The Senate rejected, in a 62-36 vote, an alternative food- safety proposal by Coburn that would have required FDA technology upgrades and more coordination between that agency and the Department of Agriculture.
“The problem with food safety is that the agencies don’t do what they’re supposed to be doing now,” Coburn said in today’s debate. “They don’t need more regulation; they need less.”
Prevention Strategies
Food-industry and consumer groups urged the House to pass the Senate measure quickly.

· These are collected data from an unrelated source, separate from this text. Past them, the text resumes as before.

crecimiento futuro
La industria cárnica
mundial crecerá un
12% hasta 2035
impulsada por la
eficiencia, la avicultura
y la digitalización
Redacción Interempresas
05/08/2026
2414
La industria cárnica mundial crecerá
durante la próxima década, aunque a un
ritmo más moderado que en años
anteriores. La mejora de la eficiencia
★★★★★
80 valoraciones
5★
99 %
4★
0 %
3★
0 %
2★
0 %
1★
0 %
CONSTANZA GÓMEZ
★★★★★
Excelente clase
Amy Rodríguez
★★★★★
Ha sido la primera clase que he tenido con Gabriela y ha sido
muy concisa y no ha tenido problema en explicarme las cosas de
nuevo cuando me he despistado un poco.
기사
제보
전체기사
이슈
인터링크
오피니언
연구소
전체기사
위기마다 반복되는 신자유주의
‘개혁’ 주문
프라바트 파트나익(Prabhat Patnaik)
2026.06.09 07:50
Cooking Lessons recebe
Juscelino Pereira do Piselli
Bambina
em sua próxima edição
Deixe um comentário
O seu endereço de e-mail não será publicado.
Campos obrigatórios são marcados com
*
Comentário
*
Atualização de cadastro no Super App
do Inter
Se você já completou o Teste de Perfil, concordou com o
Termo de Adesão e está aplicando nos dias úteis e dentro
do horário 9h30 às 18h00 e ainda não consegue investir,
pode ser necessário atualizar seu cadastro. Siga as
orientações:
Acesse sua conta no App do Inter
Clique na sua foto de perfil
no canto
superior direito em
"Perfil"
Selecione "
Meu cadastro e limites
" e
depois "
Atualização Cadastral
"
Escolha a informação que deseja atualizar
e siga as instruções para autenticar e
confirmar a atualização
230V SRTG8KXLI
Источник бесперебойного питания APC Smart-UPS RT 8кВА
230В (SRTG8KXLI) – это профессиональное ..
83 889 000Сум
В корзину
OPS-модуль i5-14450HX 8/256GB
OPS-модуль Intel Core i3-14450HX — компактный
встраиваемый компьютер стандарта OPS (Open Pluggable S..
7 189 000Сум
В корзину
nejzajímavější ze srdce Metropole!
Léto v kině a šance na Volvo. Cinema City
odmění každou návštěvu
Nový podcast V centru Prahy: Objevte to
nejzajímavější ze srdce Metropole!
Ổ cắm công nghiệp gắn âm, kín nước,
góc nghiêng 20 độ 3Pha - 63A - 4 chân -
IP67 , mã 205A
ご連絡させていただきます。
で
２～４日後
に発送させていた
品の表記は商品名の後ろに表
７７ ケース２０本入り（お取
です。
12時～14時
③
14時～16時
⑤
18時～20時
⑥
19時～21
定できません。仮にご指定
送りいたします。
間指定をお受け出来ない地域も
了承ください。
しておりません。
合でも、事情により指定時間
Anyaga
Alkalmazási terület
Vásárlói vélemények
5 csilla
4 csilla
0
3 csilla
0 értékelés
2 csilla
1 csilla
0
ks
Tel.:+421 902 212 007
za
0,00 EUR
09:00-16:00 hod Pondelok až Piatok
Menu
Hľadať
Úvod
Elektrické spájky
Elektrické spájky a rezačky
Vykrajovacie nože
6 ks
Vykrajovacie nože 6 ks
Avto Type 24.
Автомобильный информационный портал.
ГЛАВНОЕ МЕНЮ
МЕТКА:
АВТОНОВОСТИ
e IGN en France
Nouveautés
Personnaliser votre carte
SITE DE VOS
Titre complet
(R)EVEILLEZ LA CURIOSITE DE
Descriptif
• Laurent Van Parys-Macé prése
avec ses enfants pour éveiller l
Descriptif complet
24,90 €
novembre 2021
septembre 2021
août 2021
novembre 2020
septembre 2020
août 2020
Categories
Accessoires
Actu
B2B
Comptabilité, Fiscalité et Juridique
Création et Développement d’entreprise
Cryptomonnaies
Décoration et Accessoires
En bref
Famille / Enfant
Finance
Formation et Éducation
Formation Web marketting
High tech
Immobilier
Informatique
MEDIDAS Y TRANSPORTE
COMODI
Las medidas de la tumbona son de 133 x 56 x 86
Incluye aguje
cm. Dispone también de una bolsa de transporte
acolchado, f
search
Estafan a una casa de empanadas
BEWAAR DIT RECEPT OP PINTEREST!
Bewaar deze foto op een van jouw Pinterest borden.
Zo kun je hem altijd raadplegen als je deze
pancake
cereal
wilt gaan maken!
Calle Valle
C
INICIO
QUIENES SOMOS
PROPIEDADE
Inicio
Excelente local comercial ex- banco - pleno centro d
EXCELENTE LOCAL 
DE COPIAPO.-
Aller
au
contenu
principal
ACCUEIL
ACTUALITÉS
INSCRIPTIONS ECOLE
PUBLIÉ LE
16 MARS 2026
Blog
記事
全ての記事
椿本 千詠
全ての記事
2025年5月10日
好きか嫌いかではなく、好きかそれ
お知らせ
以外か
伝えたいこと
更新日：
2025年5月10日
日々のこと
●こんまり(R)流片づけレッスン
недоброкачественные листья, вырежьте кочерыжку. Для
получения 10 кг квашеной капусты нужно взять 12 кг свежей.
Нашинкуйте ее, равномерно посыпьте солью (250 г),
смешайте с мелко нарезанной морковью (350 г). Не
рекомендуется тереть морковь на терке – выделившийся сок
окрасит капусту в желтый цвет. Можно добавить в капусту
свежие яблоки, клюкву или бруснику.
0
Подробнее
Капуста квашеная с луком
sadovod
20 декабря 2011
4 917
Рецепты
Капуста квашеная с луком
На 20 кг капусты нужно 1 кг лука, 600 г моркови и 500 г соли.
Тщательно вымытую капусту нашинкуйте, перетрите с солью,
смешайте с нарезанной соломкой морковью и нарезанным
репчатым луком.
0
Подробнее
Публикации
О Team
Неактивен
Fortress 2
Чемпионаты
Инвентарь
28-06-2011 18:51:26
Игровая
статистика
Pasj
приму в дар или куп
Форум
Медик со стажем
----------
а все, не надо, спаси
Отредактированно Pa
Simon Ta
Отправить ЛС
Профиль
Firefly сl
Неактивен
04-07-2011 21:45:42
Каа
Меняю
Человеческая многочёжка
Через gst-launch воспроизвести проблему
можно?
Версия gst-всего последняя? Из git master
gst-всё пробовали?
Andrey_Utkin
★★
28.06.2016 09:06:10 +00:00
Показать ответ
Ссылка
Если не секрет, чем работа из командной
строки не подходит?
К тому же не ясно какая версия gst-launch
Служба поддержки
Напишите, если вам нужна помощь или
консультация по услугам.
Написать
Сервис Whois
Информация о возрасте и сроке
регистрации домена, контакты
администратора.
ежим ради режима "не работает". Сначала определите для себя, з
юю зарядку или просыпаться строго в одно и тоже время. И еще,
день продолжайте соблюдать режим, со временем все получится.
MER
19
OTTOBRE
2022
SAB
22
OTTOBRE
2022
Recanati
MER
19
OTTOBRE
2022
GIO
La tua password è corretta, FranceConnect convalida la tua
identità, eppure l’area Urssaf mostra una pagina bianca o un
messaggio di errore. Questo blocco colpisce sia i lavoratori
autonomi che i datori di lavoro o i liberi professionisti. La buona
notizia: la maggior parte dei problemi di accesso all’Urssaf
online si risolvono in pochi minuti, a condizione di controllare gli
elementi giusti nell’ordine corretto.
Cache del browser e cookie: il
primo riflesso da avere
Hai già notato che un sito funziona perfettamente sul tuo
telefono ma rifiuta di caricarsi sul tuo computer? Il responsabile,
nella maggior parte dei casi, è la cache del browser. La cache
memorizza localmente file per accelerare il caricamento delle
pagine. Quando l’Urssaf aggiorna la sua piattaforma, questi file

“This landmark legislation provides FDA with the resources and authorities the agency needs to help strengthen our nation’s food safety system by making prevention the focus of our food- safety strategies,” Pamela Bailey, president of the Grocery Manufacturers Association in Washington, said in a statement. Nestle SA of Vevey, Switzerland, and Northfield, Illinois-basedKraft Foods Inc., the world’s two biggest food companies, are among the more than 300 members in the group.
Senate passage of the bill “represents a major milestone for food-safety reform,” Jean Halloran, director of food policy initiatives at the nonprofit Consumers Union in Yonkers, New York, said in an e-mail.